In 1376, after the production of the movie Jahan Pahlavan Takhti was left unfinished due to the death of Ali Hatami, Behrouz Afkhami took over the production with the permission of Zari Khushkam and in a short period of time he made a film in which Zari Khushkam himself appeared in some scenes. Was. Some of the critics of this film considered Kane to be a fellow Iranian citizen and playing the honorary and short role of Zari Khushkam as Zahra Hatami in it was her first appearance in a movie after the revolution and in her own role. In this film, some other friends, relatives and colleagues of Ali Hatami, such as Mahmoud Kalari, were also present in an honorary capacity. In addition to working with Behrouz Afkhami, Zari Khushkam has also collaborated with other directors in an honorable way, among which we should mention the movie "Eshg + 2" by Reza Karimi, in which Zahra Hatami is thanked. .

After many years, Zari Khushkam's first serious experience in the cinema after the revolution, again under the title of Zahra Hatami, was acting in the movie "The Appearance of a Woman in the Distance", directed by her son-in-law Ali Musfa in 2002, which is based on the story of her life. An elderly engineer man who separated from his wife and son and lived alone, paid, and Zari Khushkam played the role of an Afghan singer named Khursheed. His daughter, Leila, played the lead role in this movie.
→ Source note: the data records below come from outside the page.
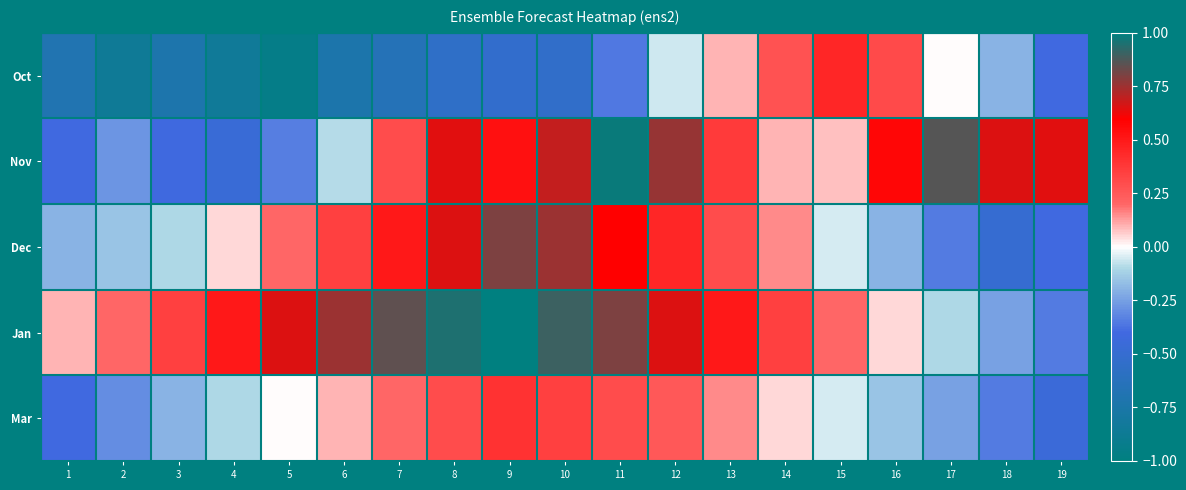

What is the total value across all series at 10?

2.2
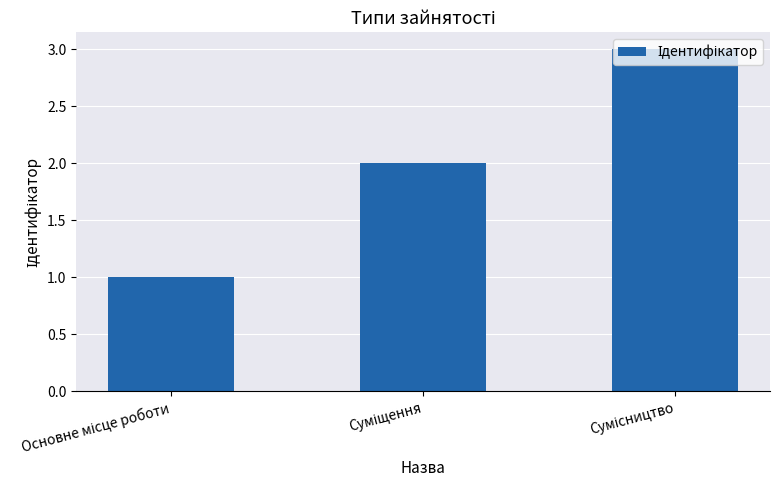

What is the greatest value displayed?

3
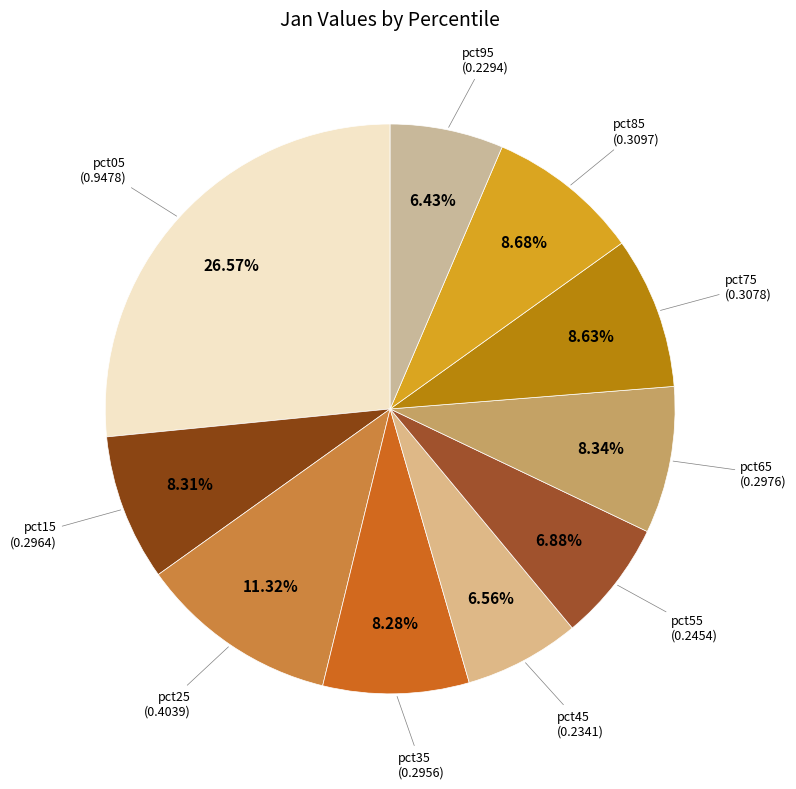

Count the number of slices in the pie.

10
Apart from such activities, in recent years, Zahra Hatami's name has been heard several times from the press and media for other reasons. For example, in 2006, when Mohammad Mehdi Dadgou, a cinema producer, announced that he plans to re-edit parts of the Sultan Sahibqran series (TV series) to produce two independent films titled Amir Kabir and Mirzarzai Kermani, Zahra Hatami reacted to this news. showed his opposition to such an action. Also, in the same year, when Tehran's Niagara cinema burned down, the name of Zahra Hatami as the main owner of this cinema was heard many times.

Zari Khoshkam or Zahra Hatami received the Ali Hatami Award as the best screenwriter of thirty years of post-revolution Iranian cinema at the second celebration of the Critics and Writers Association in 2007.

What time is Zahra Hatami's last movie appearance in the movie "Dar Dunya Tu"? (1394, Safi Yazdanian's first feature film) played the role of Hawa Khanum next to her son-in-law and her daughter, and after that, she also played a role in Shalevar (1395, Hamid Nematullah) alongside Amin Hayai.

Khushkam died on May 28, 1403. His funeral ceremony will be held on May 29 in Behesht Zahra artists' plot.[4]